Company that polluted Yellow River fined

Updated: 2006-10-24 20:34

Local authorities have sent a notice to a Chinese heating company that it will be fined for discharging dyed water into the Yellow River during repairs, turning a half-mile section bright red, a state-run newspaper said Tuesday.

A general view of the polluted Lanzhou section of Huanghe River in Lanzhou, capital of northwest China's Gansu province October 22, 2006. A sewerage pipeline released red sullage to the river and the cause of the pollution is under investigation, local media reported. [Newsphoto]
The incident in Lanzhou, capital of the western province of Gansu, occurred Sunday and caused an uproar in the city of 2 million. Environmental protection officials have taken samples and were trying to determine whether the material was toxic.

It was the latest in a series of industrial accidents that have tainted major rivers in China over the last year.

Lanzhou's environmental authority has delivered the notice to the Lanzhou Tanjianzi No. 2 Heat Providing Station, according to the Beijing Youth Daily. It did not give details on the fine.

An employee who answered the telephone at Tanjianzi said she was "not aware" that a notice had been served but said the company was cooperating with environmental officials.

The woman, who refused to give her name because of the sensitivity of the issue, said hot water in boilers was dyed to prevent people from diverting it for their own use.
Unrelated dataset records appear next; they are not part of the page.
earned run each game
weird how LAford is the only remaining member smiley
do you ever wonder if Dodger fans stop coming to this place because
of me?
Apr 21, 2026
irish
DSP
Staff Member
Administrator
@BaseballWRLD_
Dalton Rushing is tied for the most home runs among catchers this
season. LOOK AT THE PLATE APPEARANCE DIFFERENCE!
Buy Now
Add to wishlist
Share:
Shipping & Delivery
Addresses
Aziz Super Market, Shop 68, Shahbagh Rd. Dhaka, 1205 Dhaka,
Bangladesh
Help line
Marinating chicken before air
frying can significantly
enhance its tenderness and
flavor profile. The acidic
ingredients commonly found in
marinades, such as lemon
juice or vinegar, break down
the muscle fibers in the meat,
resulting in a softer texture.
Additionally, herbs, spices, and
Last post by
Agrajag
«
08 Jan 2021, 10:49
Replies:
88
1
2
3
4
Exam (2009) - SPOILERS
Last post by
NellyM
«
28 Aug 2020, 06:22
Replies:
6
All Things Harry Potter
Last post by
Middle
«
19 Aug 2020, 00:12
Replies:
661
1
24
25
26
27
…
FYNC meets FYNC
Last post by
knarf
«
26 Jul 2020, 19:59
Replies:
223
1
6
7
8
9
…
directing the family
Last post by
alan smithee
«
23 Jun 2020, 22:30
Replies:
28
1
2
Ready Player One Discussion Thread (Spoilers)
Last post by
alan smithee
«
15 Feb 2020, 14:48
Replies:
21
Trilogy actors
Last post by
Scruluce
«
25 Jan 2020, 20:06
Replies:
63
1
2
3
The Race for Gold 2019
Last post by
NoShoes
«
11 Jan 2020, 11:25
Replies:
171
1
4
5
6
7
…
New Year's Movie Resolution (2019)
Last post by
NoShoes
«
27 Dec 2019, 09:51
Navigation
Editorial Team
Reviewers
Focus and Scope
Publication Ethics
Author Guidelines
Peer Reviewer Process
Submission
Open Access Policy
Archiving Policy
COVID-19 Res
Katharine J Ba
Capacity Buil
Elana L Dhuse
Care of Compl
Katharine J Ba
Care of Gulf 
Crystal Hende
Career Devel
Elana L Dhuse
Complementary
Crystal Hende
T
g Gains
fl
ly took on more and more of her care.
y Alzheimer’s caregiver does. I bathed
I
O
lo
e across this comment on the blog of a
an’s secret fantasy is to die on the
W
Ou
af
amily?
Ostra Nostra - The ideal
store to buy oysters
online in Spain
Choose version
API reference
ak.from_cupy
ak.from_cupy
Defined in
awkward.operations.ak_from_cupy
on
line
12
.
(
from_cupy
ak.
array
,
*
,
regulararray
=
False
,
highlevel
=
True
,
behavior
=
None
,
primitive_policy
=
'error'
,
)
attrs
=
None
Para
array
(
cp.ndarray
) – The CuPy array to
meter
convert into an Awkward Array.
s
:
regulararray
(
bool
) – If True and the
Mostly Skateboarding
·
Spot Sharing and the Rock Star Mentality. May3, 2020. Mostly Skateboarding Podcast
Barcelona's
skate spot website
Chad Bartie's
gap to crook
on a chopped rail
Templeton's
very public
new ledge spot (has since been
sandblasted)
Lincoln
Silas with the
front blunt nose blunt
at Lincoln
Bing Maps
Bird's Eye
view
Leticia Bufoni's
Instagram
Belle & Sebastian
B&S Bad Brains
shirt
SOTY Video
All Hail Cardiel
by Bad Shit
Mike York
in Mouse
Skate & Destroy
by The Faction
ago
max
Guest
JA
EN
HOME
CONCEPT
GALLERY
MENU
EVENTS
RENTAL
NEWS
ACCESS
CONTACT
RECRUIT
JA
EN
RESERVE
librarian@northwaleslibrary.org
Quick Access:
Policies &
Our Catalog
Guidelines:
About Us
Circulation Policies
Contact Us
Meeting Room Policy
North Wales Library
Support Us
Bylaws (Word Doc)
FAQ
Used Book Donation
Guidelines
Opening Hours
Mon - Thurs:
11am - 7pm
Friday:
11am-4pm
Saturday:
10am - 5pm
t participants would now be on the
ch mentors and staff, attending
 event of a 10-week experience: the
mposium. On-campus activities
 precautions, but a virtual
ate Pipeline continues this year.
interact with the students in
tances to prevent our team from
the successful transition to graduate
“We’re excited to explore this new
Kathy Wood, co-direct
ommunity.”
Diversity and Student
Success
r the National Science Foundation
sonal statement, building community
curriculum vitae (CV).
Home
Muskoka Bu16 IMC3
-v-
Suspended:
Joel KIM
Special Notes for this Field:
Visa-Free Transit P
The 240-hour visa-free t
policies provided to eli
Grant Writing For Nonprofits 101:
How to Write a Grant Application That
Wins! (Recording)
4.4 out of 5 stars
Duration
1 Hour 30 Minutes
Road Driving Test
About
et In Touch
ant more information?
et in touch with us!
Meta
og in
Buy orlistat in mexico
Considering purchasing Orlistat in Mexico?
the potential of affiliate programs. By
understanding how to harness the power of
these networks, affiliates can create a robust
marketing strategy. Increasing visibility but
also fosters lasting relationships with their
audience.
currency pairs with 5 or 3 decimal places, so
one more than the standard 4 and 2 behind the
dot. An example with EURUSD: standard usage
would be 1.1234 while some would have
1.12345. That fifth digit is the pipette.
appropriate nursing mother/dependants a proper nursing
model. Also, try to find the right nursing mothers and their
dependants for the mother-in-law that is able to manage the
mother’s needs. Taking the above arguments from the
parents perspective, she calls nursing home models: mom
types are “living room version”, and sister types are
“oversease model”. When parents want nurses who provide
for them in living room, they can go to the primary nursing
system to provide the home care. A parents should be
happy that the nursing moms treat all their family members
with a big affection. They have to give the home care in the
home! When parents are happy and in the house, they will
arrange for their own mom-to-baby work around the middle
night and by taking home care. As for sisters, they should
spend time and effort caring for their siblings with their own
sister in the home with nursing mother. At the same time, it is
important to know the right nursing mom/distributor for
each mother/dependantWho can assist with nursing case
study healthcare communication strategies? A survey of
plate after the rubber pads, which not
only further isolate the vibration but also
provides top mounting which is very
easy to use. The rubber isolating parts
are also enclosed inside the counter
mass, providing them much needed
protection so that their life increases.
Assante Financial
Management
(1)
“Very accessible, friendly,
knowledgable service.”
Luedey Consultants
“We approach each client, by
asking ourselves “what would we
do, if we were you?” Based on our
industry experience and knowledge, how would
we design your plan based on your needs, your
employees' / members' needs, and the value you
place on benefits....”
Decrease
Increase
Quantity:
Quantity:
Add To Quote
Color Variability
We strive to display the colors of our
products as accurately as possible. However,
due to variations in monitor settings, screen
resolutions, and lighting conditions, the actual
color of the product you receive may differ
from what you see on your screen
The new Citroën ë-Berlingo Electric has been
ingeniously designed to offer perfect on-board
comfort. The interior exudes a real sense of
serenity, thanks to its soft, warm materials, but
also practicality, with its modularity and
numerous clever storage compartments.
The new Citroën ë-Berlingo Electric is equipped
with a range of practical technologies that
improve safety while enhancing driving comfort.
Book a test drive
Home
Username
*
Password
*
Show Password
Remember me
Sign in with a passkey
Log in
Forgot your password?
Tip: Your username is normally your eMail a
She said one of the boilers needed to be repaired and that about 1,500 liters (400 gallons) of dyed water in it was flushed out during the work and discharged into the river.

"The dyed material is not poisonous," the employee said. "We went to the Yellow River yesterday and found the water was no longer red."

Telephone calls to the environmental bureau were not answered on Tuesday.

The Yellow River, which flows across northern China, is the source of drinking water to dozens of cities and tens of millions of people. It has thousands of chemical factories located along its banks.

A part of it runs through the heart of Lanzhou, where residents were indignant about Sunday's discharge. Internet users were also upset.

"Financial punishment will not solve the problem," said a bulletin board posting on, one of country's biggest news sites. "The company who caused the pollution should be kicked out of the business."

Protecting the environment has taken on new importance for the leadership following a November 2005 chemical spill in the Songhua River in northeastern China which forced the city of Harbin to shut down its water supply for days.

Already, China's major rivers, canals and lakes are badly polluted by industrial, agricultural and household pollution and hundreds of millions of people live without adequate supplies of clean drinking water.

Throughout the country, protests have erupted over complaints by farmers that uncontrolled discharges by factories are ruining crops and poisoning water supplies.